◆ What to do:
Restate exactly, please, each line of the listing from the one with "Outlined on this" to the last, including both.

◆ Available data:
——

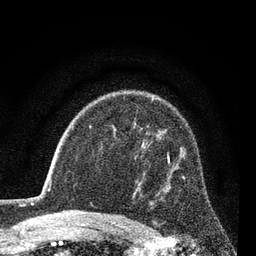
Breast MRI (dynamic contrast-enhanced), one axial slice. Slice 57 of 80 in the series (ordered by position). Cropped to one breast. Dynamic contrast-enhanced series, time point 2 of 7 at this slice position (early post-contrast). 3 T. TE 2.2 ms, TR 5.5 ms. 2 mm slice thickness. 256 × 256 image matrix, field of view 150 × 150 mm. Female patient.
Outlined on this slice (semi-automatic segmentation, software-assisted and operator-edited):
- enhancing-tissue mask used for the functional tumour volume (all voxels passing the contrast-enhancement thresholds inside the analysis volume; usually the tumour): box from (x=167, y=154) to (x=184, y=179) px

——

◆ Answer space:
Outlined on this slice (semi-automatic segmentation, software-assisted and operator-edited):
- enhancing-tissue mask used for the functional tumour volume (all voxels passing the contrast-enhancement thresholds inside the analysis volume; usually the tumour): box from (x=167, y=154) to (x=184, y=179) px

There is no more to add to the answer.